The Cloud being built on the Auckland waterfront for the Rugby World Cup could be moved to venue-ravaged Christchurch after the tournament.
Christchurch Mayor Bob Parker likes the idea of the prefabricated structure on Queens Wharf being used as an indoor venue in his quake-damaged city.
His enthusiasm follows the loss of 151 jobs on Friday at the Christchurch Town Hall and Christchurch Convention Centre because the facilities will be closed at least the end of 2013.
Mr Parker said Christchurch was short of covered public spaces and the $9.8 million Government-funded Cloud could be put up in Hagley Park.
He said it was an inspired idea of Waterfront Auckland chairman Bob Harvey to suggest relocating the Cloud.

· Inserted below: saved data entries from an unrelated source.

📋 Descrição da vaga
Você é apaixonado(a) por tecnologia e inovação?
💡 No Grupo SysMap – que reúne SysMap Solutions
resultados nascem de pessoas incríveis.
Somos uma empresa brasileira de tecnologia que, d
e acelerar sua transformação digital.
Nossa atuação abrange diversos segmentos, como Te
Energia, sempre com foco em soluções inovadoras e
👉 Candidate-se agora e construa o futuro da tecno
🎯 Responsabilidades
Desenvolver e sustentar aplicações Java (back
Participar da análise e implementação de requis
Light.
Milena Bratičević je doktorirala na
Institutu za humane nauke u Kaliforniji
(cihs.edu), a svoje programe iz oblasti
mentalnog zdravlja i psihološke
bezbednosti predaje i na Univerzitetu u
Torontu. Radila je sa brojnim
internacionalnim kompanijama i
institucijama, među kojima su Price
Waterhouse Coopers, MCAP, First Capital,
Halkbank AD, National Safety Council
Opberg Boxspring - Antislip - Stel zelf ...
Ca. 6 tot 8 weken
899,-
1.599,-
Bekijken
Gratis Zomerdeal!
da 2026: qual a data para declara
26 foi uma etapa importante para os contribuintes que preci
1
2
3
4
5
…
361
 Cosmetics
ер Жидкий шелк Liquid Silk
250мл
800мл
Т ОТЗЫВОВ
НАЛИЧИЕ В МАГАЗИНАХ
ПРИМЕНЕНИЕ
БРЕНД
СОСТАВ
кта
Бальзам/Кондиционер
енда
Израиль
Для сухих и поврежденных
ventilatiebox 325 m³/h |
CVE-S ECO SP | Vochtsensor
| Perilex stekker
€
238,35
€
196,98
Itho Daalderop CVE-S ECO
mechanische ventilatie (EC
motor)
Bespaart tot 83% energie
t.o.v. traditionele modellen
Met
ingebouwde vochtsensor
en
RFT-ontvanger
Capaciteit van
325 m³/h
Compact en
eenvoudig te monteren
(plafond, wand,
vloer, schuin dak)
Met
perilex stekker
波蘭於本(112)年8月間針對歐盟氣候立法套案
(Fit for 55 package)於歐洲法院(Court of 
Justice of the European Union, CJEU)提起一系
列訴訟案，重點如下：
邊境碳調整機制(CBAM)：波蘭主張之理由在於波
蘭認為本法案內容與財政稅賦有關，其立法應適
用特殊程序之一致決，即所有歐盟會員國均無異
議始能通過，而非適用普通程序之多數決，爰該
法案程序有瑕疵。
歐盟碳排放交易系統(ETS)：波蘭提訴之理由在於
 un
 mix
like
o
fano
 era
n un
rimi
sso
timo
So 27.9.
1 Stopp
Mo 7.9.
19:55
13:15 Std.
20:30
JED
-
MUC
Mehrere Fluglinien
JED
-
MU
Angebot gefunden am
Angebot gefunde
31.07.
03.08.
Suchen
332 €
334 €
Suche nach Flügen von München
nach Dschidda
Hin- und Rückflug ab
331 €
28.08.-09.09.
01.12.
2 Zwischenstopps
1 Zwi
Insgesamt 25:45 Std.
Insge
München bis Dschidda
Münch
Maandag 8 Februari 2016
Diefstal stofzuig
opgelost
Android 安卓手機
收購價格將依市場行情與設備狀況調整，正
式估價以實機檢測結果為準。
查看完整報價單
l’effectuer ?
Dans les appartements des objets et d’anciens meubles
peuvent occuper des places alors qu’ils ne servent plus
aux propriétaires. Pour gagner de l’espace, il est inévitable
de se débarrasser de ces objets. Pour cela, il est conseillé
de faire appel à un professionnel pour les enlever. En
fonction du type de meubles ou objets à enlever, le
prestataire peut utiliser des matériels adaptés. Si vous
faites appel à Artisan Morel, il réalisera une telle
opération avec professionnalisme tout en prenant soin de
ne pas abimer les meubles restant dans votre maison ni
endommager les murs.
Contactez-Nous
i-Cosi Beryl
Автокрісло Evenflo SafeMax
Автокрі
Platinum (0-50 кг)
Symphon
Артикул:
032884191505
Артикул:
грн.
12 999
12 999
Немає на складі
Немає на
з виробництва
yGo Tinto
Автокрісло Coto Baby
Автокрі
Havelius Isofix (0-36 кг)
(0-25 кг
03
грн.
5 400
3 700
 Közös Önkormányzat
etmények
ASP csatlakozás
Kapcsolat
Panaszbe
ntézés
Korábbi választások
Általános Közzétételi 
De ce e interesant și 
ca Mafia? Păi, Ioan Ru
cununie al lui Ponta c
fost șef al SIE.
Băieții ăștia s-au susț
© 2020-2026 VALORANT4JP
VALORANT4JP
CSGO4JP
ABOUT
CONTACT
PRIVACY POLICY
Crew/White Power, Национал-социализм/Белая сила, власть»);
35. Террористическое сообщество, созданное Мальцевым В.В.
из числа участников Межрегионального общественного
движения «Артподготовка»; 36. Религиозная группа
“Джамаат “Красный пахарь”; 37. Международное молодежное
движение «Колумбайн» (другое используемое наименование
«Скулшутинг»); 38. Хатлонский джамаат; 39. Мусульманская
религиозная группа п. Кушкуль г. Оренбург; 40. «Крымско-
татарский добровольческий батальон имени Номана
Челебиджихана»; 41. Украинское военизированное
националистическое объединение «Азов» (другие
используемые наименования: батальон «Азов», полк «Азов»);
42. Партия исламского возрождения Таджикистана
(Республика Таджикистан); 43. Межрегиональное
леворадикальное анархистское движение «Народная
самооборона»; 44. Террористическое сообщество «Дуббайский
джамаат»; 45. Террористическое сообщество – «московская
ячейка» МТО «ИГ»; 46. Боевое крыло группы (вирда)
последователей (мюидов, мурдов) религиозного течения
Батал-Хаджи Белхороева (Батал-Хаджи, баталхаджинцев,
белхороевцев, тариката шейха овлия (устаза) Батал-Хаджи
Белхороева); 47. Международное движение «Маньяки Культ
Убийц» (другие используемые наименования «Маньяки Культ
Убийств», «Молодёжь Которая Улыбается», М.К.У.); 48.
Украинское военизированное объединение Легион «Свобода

"I'm taking the idea very seriously. It could be a solution for some of the issues we are faced with," he said.
Mr Harvey, however, is backing off letting go of the Cloud, now saying the temporary structure could stay on Queens Wharf for up to 15 years after the World Cup.
Mr Harvey said the Christchurch option was an act of generosity at the time of the second earthquake in February, "but the situation in Christchurch does not need an entertainment tent, they need much more serious addressing of housing and support".
He said Rugby World Cup Minister Murray McCully was of a mind to hand the Cloud to Auckland where it could be used for events such as triathlons and Round the Bays.
Asked about the possibility of moving the Cloud to Christchurch after the cup, a spokesman for Mr McCully said the Government committed the Cloud to the Auckland Council on Queens Wharf "for as long as they need it".
Neither the Auckland Council nor its subsidiary, Waterfront Auckland, has firm plans for the Cloud. Auckland Mayor Len Brown has made noises about using it as part of a plan to turn Shed 10 on Queens Wharf into a cruise ship terminal, and Mr Harvey has spoken of using it for events.
This would put the Cloud in competition with the council's $32 million Viaduct Events Centre being built at the end of Halsey St.
The cost to ratepayers of operating the Cloud after the cup would be about $1.4 million a year, based on an average 14 per cent operating cost for new buildings. It is a 178m prefabricated steel, glass and semi-transparent PVC-covered structure that can be put up in as little as six weeks.